Entry-level work can be in trouble without half the office disappearing. Smart leaders should redesign junior roles around AI supervision, judgment, and customer context before the labor market does it for them.
6. OpenAI is hiring again for robots that work in the physical world 🤖
OpenAI is formally hiring for a new OpenAI Robotics effort, seeking hardware, operations, systems, and machine learning engineers to build robots useful in the physical world.
Sam Altman described a two-step vision. Near term, robots would help skilled workers build infrastructure. Long term, personal robots would help people with many physical tasks.
The effort grew from OpenAI’s world-simulation research, including DALL·E and Sora work. The idea is that video and world models can train robots in simulated environments before real-world testing, which could lower costs and make failures less risky.

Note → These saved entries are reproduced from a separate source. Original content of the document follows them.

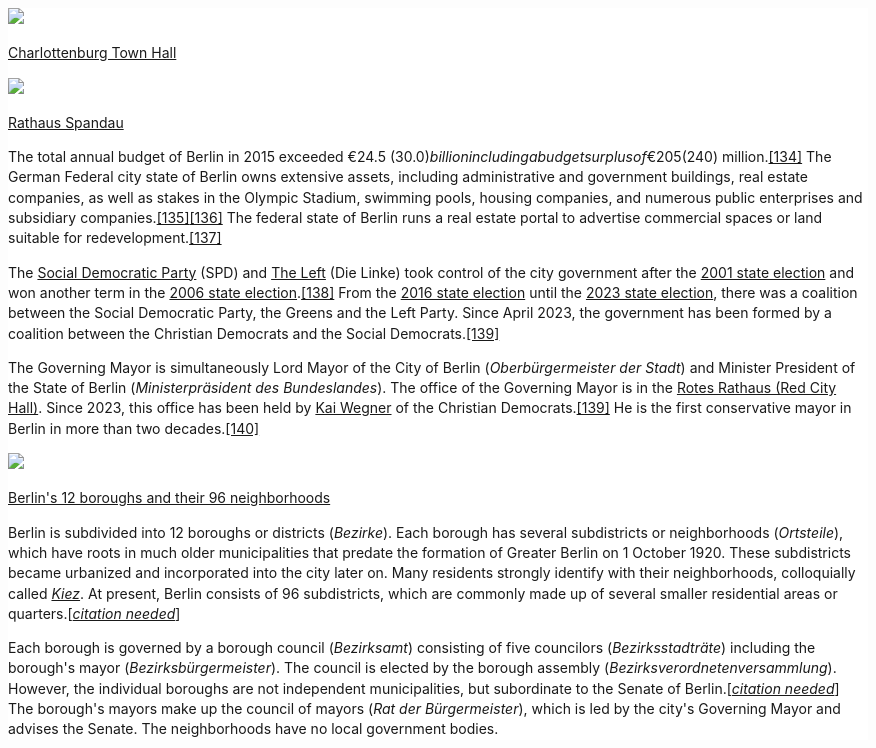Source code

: [![](https://upload.wikimedia.org/wikipedia/commons/thumb/4/4d/Charlottenburg_Otto-Suhr-Allee_Rathaus_Charlottenburg-001.jpg/220px-Charlottenburg_Otto-Suhr-Allee_Rathaus_Charlottenburg-001.jpg)](https://en.wikipedia.org/wiki/File:Charlottenburg_Otto-Suhr-Allee_Rathaus_Charlottenburg-001.jpg)

[Charlottenburg Town Hall](https://en.wikipedia.org/wiki/Charlottenburg_Town_Hall "Charlottenburg Town Hall")

[![](https://upload.wikimedia.org/wikipedia/commons/thumb/f/f2/Bahnhof_Spandau_Nacht_1.jpg/220px-Bahnhof_Spandau_Nacht_1.jpg)](https://en.wikipedia.org/wiki/File:Bahnhof_Spandau_Nacht_1.jpg)

[Rathaus Spandau](https://en.wikipedia.org/wiki/Rathaus_Spandau "Rathaus Spandau")

The total annual budget of Berlin in 2015 exceeded €24.5 ($30.0) billion including a budget surplus of €205 ($240) million.[\[134\]](#cite_note-135) The German Federal city state of Berlin owns extensive assets, including administrative and government buildings, real estate companies, as well as stakes in the Olympic Stadium, swimming pools, housing companies, and numerous public enterprises and subsidiary companies.[\[135\]](#cite_note-136)[\[136\]](#cite_note-137) The federal state of Berlin runs a real estate portal to advertise commercial spaces or land suitable for redevelopment.[\[137\]](#cite_note-138)

The [Social Democratic Party](https://en.wikipedia.org/wiki/Social_Democratic_Party_of_Germany "Social Democratic Party of Germany") (SPD) and [The Left](https://en.wikipedia.org/wiki/The_Left_(Germany) "The Left (Germany)") (Die Linke) took control of the city government after the [2001 state election](https://en.wikipedia.org/wiki/Berlin_state_election,_2001 "Berlin state election, 2001") and won another term in the [2006 state election](https://en.wikipedia.org/wiki/Berlin_state_election,_2006 "Berlin state election, 2006").[\[138\]](#cite_note-139) From the [2016 state election](https://en.wikipedia.org/wiki/Berlin_state_election,_2016 "Berlin state election, 2016") until the [2023 state election](https://en.wikipedia.org/wiki/2023_Berlin_state_election "2023 Berlin state election"), there was a coalition between the Social Democratic Party, the Greens and the Left Party. Since April 2023, the government has been formed by a coalition between the Christian Democrats and the Social Democrats.[\[139\]](#cite_note-Kai_Wegner_zum_Regierenden_Bürgermeister_von_Berlin_gewählt-2023-140)

The Governing Mayor is simultaneously Lord Mayor of the City of Berlin (_Oberbürgermeister der Stadt_) and Minister President of the State of Berlin (_Ministerpräsident des Bundeslandes_). The office of the Governing Mayor is in the [Rotes Rathaus (Red City Hall)](https://en.wikipedia.org/wiki/Rotes_Rathaus "Rotes Rathaus"). Since 2023, this office has been held by [Kai Wegner](https://en.wikipedia.org/wiki/Kai_Wegner "Kai Wegner") of the Christian Democrats.[\[139\]](#cite_note-Kai_Wegner_zum_Regierenden_Bürgermeister_von_Berlin_gewählt-2023-140) He is the first conservative mayor in Berlin in more than two decades.[\[140\]](#cite_note-141)

[![](https://upload.wikimedia.org/wikipedia/commons/thumb/d/d8/Berlin_Subdivisions.svg/290px-Berlin_Subdivisions.svg.png)](https://en.wikipedia.org/wiki/File:Berlin_Subdivisions.svg)

[Berlin's 12 boroughs and their 96 neighborhoods](https://en.wikipedia.org/wiki/Boroughs_and_neighborhoods_of_Berlin "Boroughs and neighborhoods of Berlin")

Berlin is subdivided into 12 boroughs or districts (_Bezirke_). Each borough has several subdistricts or neighborhoods (_Ortsteile_), which have roots in much older municipalities that predate the formation of Greater Berlin on 1 October 1920. These subdistricts became urbanized and incorporated into the city later on. Many residents strongly identify with their neighborhoods, colloquially called _[Kiez](https://en.wikipedia.org/wiki/Kiez "Kiez")_. At present, Berlin consists of 96 subdistricts, which are commonly made up of several smaller residential areas or quarters.\[_[citation needed](https://en.wikipedia.org/wiki/Wikipedia:Citation_needed "Wikipedia:Citation needed")_\]

Each borough is governed by a borough council (_Bezirksamt_) consisting of five councilors (_Bezirksstadträte_) including the borough's mayor (_Bezirksbürgermeister_). The council is elected by the borough assembly (_Bezirksverordnetenversammlung_). However, the individual boroughs are not independent municipalities, but subordinate to the Senate of Berlin.\[_[citation needed](https://en.wikipedia.org/wiki/Wikipedia:Citation_needed "Wikipedia:Citation needed")_\] The borough's mayors make up the council of mayors (_Rat der Bürgermeister_), which is led by the city's Governing Mayor and advises the Senate. The neighborhoods have no local government bodies.
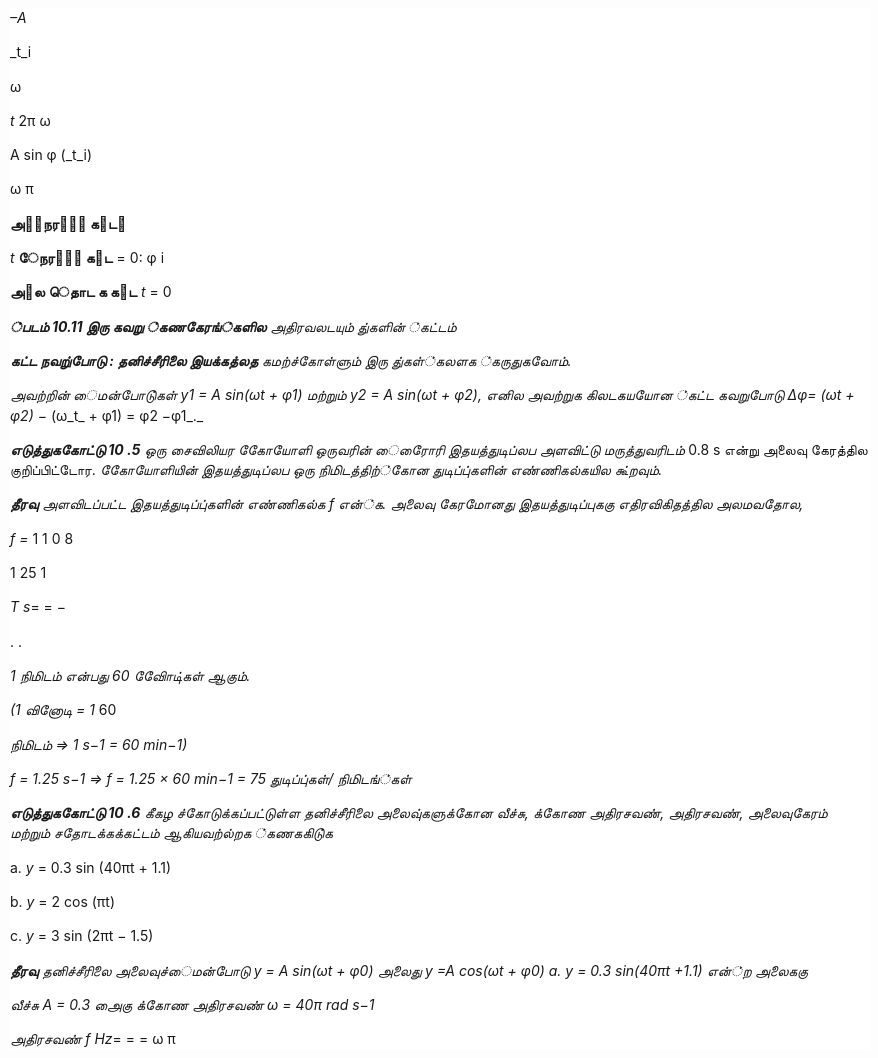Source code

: _–A_

_t_i

ω

_t_ 2π ω

A sin φ (_t_i)

ω π

**அேநர கட**

_t_ **ேநர கட** \= 0: φ i

**அல** **ெதாட க கட** _t_ \= 0

**_்படம் 10.11 இரு கவறு ்கணகேரங்்களில_** _அதிரவலடயும் து்களின் ்கட்டம்_

**_கட்ட நவறு்போடு : தனிச்சீரிலை இயக்கத்லத_** _கமற்ச்கோள்ளும் இரு து்கள்்கலளக ்கருதுகவோம்._

_அவற்றின் ைமன்போடு்கள் y1 = A sin(ωt + φ1) மற்றும் y2 = A sin(ωt + φ2), எனில அவற்றுக கிலடகயயோன ்கட்ட கவறுபோடு ∆φ= (ωt + φ2) −_ (ω_t_ \+ φ1) = φ2 −φ1_._

**_எடுத்துககோட்டு 10 .5_** _ஒரு சைவிலியர கேோயோளி ஒருவரின் ைரோைரி இதயத்துடிப்லப அளவிட்டு மருத்துவரிடம்_ 0.8 s என்று அலைவு கேரத்தில குறிப்பிட்டோர. _கேோயோளியின் இதயத்துடிப்லப ஒரு நிமிடத்திற்்கோன துடிப்பு்களின் எண்ணிகல்கயில கூ்றவும்._  

**_தீரவு_** _அளவிடப்பட்ட இதயத்துடிப்பு்களின் எண்ணிகல்க f என்்க. அலைவு கேரமோனது இதயத்துடிப்புககு எதிரவிகிதத்தில அலமவதோல,_

_f =_ 1 1 0 8

1 25 1

_T s_\= = −

. .

_1 நிமிடம் என்பது 60 விேோடி்கள் ஆகும்._

_(1 வினோடி = 1_ 60

_நிமிடம் ⇒ 1 s−1 = 60 min−1)_

_f = 1.25 s−1 ⇒ f = 1.25 × 60 min−1 = 75 துடிப்பு்கள்/ நிமிடங்்கள்_

**_எடுத்துககோட்டு 10 .6_** _கீகழ ச்கோடுக்கப்பட்டுள்ள தனிச்சீரிலை அலைவு்களுக்கோன வீச்சு, க்கோண அதிரசவண், அதிரசவண், அலைவுகேரம் மற்றும் சதோடக்கக்கட்டம் ஆகியவற்ல்றக ்கணககிடு்க_

a. _y_ = 0.3 sin (40πt + 1.1)

b. _y_ = 2 cos (πt)

c. _y_ = 3 sin (2πt − 1.5)

**_தீரவு_** _தனிச்சீரிலை அலைவுச்ைமன்போடு y = A sin(ωt + φ0) அலைது y =A cos(ωt + φ0) a. y = 0.3 sin(40πt +1.1) என்்ற அலைககு_

_வீச்சு A = 0.3 அைகு க்கோண அதிரசவண் ω = 40π rad s−1_

_அதிரசவண் f Hz_\= = = ω π
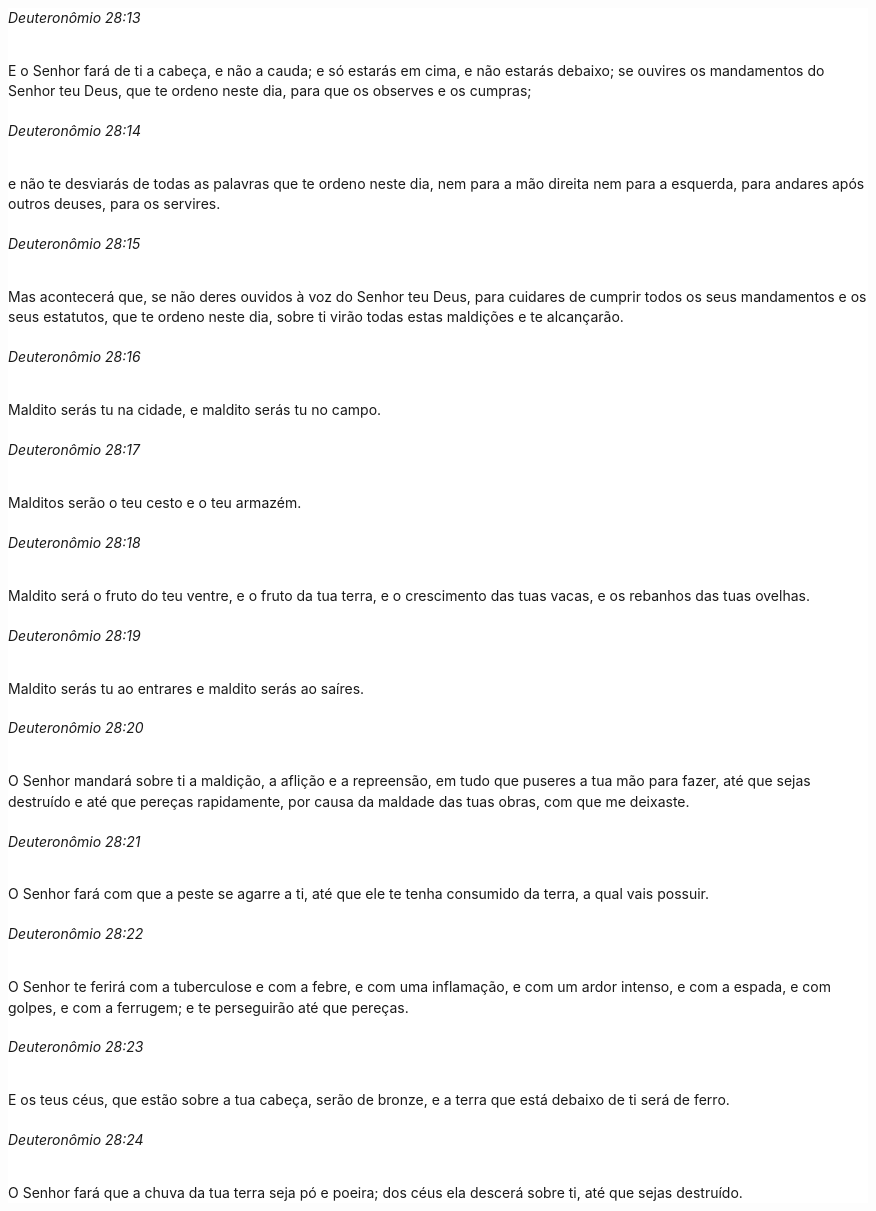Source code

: ###### Deuteronômio 28:13

E o Senhor fará de ti a cabeça, e não a cauda; e só estarás em cima, e não estarás debaixo; se ouvires os mandamentos do Senhor teu Deus, que te ordeno neste dia, para que os observes e os cumpras;

###### Deuteronômio 28:14

e não te desviarás de todas as palavras que te ordeno neste dia, nem para a mão direita nem para a esquerda, para andares após outros deuses, para os servires.

###### Deuteronômio 28:15

Mas acontecerá que, se não deres ouvidos à voz do Senhor teu Deus, para cuidares de cumprir todos os seus mandamentos e os seus estatutos, que te ordeno neste dia, sobre ti virão todas estas maldições e te alcançarão.

###### Deuteronômio 28:16

Maldito serás tu na cidade, e maldito serás tu no campo.

###### Deuteronômio 28:17

Malditos serão o teu cesto e o teu armazém.

###### Deuteronômio 28:18

Maldito será o fruto do teu ventre, e o fruto da tua terra, e o crescimento das tuas vacas, e os rebanhos das tuas ovelhas.

###### Deuteronômio 28:19

Maldito serás tu ao entrares e maldito serás ao saíres.

###### Deuteronômio 28:20

O Senhor mandará sobre ti a maldição, a aflição e a repreensão, em tudo que puseres a tua mão para fazer, até que sejas destruído e até que pereças rapidamente, por causa da maldade das tuas obras, com que me deixaste.

###### Deuteronômio 28:21

O Senhor fará com que a peste se agarre a ti, até que ele te tenha consumido da terra, a qual vais possuir.

###### Deuteronômio 28:22

O Senhor te ferirá com a tuberculose e com a febre, e com uma inflamação, e com um ardor intenso, e com a espada, e com golpes, e com a ferrugem; e te perseguirão até que pereças.

###### Deuteronômio 28:23

E os teus céus, que estão sobre a tua cabeça, serão de bronze, e a terra que está debaixo de ti será de ferro.

###### Deuteronômio 28:24

O Senhor fará que a chuva da tua terra seja pó e poeira; dos céus ela descerá sobre ti, até que sejas destruído.
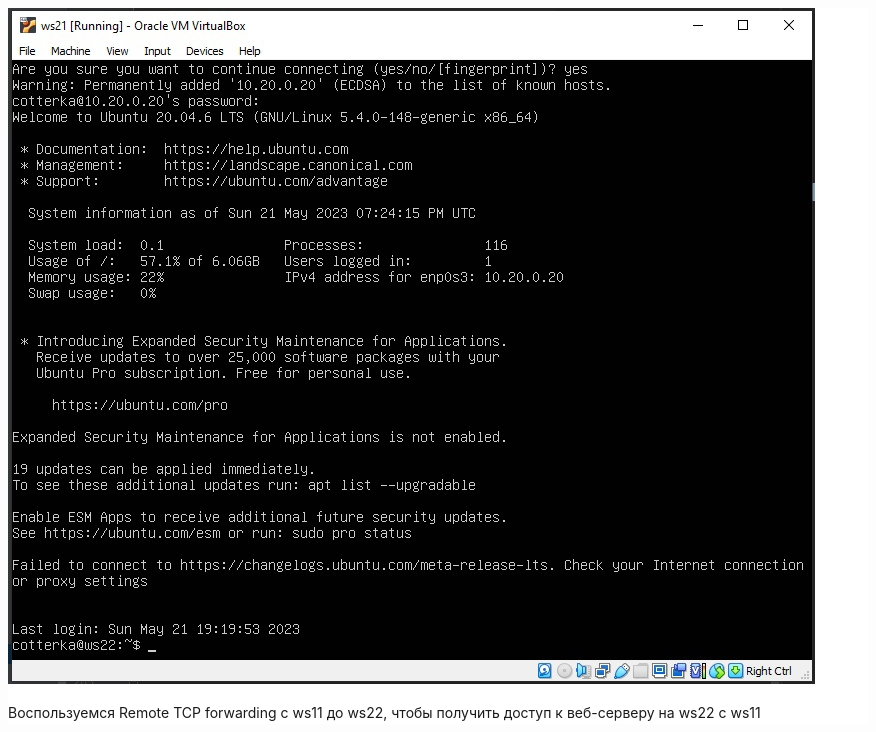 ![Local TCP forwarding 2](./images/8.4.jpg)

Воспользуемся Remote TCP forwarding c ws11 до ws22, чтобы получить доступ к веб-серверу на ws22 с ws11

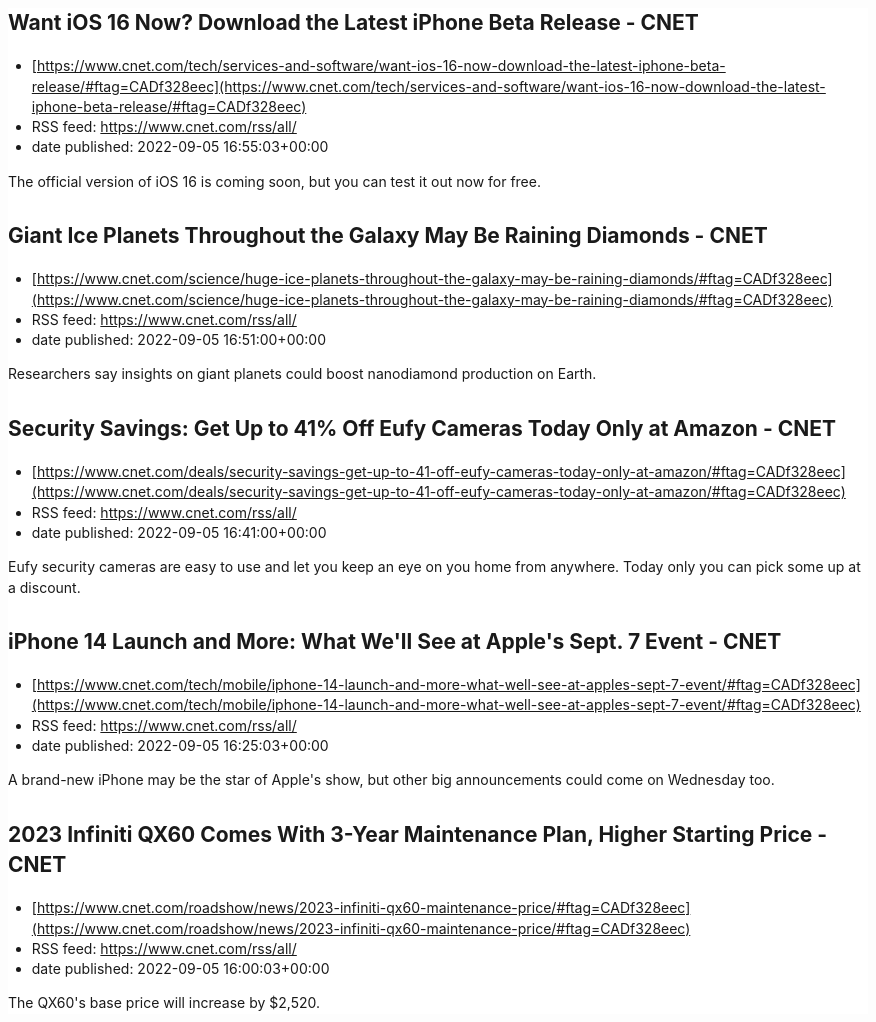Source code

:## Want iOS 16 Now? Download the Latest iPhone Beta Release     - CNET
 - [https://www.cnet.com/tech/services-and-software/want-ios-16-now-download-the-latest-iphone-beta-release/#ftag=CADf328eec](https://www.cnet.com/tech/services-and-software/want-ios-16-now-download-the-latest-iphone-beta-release/#ftag=CADf328eec)
 - RSS feed: https://www.cnet.com/rss/all/
 - date published: 2022-09-05 16:55:03+00:00

The official version of iOS 16 is coming soon, but you can test it out now for free.

## Giant Ice Planets Throughout the Galaxy May Be Raining Diamonds     - CNET
 - [https://www.cnet.com/science/huge-ice-planets-throughout-the-galaxy-may-be-raining-diamonds/#ftag=CADf328eec](https://www.cnet.com/science/huge-ice-planets-throughout-the-galaxy-may-be-raining-diamonds/#ftag=CADf328eec)
 - RSS feed: https://www.cnet.com/rss/all/
 - date published: 2022-09-05 16:51:00+00:00

Researchers say insights on giant planets could boost nanodiamond production on Earth.

## Security Savings: Get Up to 41% Off Eufy Cameras Today Only at Amazon     - CNET
 - [https://www.cnet.com/deals/security-savings-get-up-to-41-off-eufy-cameras-today-only-at-amazon/#ftag=CADf328eec](https://www.cnet.com/deals/security-savings-get-up-to-41-off-eufy-cameras-today-only-at-amazon/#ftag=CADf328eec)
 - RSS feed: https://www.cnet.com/rss/all/
 - date published: 2022-09-05 16:41:00+00:00

Eufy security cameras are easy to use and let you keep an eye on you home from anywhere. Today only you can pick some up at a discount.

## iPhone 14 Launch and More: What We'll See at Apple's Sept. 7 Event     - CNET
 - [https://www.cnet.com/tech/mobile/iphone-14-launch-and-more-what-well-see-at-apples-sept-7-event/#ftag=CADf328eec](https://www.cnet.com/tech/mobile/iphone-14-launch-and-more-what-well-see-at-apples-sept-7-event/#ftag=CADf328eec)
 - RSS feed: https://www.cnet.com/rss/all/
 - date published: 2022-09-05 16:25:03+00:00

A brand-new iPhone may be the star of Apple's show, but other big announcements could come on Wednesday too.

## 2023 Infiniti QX60 Comes With 3-Year Maintenance Plan, Higher Starting Price     - CNET
 - [https://www.cnet.com/roadshow/news/2023-infiniti-qx60-maintenance-price/#ftag=CADf328eec](https://www.cnet.com/roadshow/news/2023-infiniti-qx60-maintenance-price/#ftag=CADf328eec)
 - RSS feed: https://www.cnet.com/rss/all/
 - date published: 2022-09-05 16:00:03+00:00

The QX60's base price will increase by $2,520.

OpenAI has previous robotics history with Dactyl, the robotic hand trained through reinforcement learning that learned Rubik’s Cube tasks before the team was shut down. It has also backed Figure AI, 1X Technologies, and Physical Intelligence.
What it means: Robotics is the sleeper enterprise story. Straight facts.
The first useful wave may be infrastructure work, not home chores. If world models make robot training cheaper, physical labor automation moves from sci-fi demo to budget conversation faster than many leaders expect.
7. Anthropic’s Claude Opus 4.8 favors honesty over bigger benchmark leaps 🕵️
Anthropic released Claude Opus 4.8, a point update to its flagship model, while holding back its more powerful Claude Mythos model for a potential release within a few weeks.
The company framed Opus 4.8 as a more reliable work partner for businesses worried about confident mistakes and risky actions.
The benchmark story is intentionally modest. Anthropic said Opus 4.8 brings small improvements over Opus 4.7, while putting more emphasis on honesty than raw test-score jumps.
The model is supposed to flag uncertainty, ask clarifying questions, catch its own mistakes, and avoid unsupported claims.
Pricing stays the same on the API side: five dollars per million input tokens and $25 per million output tokens. The model is available through Claude.ai, the Claude API, the console, and Claude desktop.
What it means: Honesty is great. Refusal cosplay is not.
Before switching defaults, test Opus 4.8 on retrieval, coding, writing, and messy analysis. The winning behavior is caution plus follow-through, because a model that politely stops too early still leaves the work on your plate.